Suranga Chandratillake, Founder and CEO of Blinkx, speaks at the Reuters Global Media Summit in New York December 1, 2010. REUTERS/Mike Segar/Files

Suranga Chandratillake, Founder and CEO of Blinkx, speaks at the Reuters Global Media Summit in New York December 1, 2010.

Credit: Reuters/Mike Segar/Files

LONDON | Wed Feb 2, 2011 2:10am EST

LONDON (Reuters) - Online video search firm Blinkx is expanding to reach new customers in their living rooms with a deal to provide its technology to television makers, set-top box makers and apps developers.

The company, which has indexed more than 35 million hours of online video, said viewers were increasingly watching online video on mobile phones and web-connected televisions as well as on PCs, where it has already built a leading position.

Blinkx founder and CEO Suranga Chandratillake said the new interface would complement its mobile API (application programming interface), launched last summer, which had already won support from partners like Samsung.

"Providing an API for TV brings Blinkx into the living-room and enables our partners to tap a flourishing audience as more consumers access Web video from their TVs," he said in a statement on Wednesday.

Internet-connected television has not yet been widely adopted, but companies such as Google and Apple are betting that it will take off.

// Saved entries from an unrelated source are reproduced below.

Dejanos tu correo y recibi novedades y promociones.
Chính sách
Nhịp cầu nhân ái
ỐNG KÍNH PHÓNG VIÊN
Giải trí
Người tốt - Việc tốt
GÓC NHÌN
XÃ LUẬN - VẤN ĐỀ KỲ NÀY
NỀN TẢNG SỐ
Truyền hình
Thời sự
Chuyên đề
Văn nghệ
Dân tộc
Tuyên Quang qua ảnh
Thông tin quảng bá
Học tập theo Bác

Television sets connected to the Internet are expected to make up about 40 percent of all TV sales by 2013, according to electronics research group IMS.

As viewers increasingly face a multitude of choices on their television sets, as they currently do on their PCs, investors in Blinkx are betting that software for searching that content will become essential. Its shares have risen more than six-fold in the last year.

The UK is developing an Internet TV platform, called YouView, backed by all major free-to-air broadcasters. Chandratillake told Reuters in December he wanted Blinkx, spun out of software firm Autonomy, to be on the platform in some way.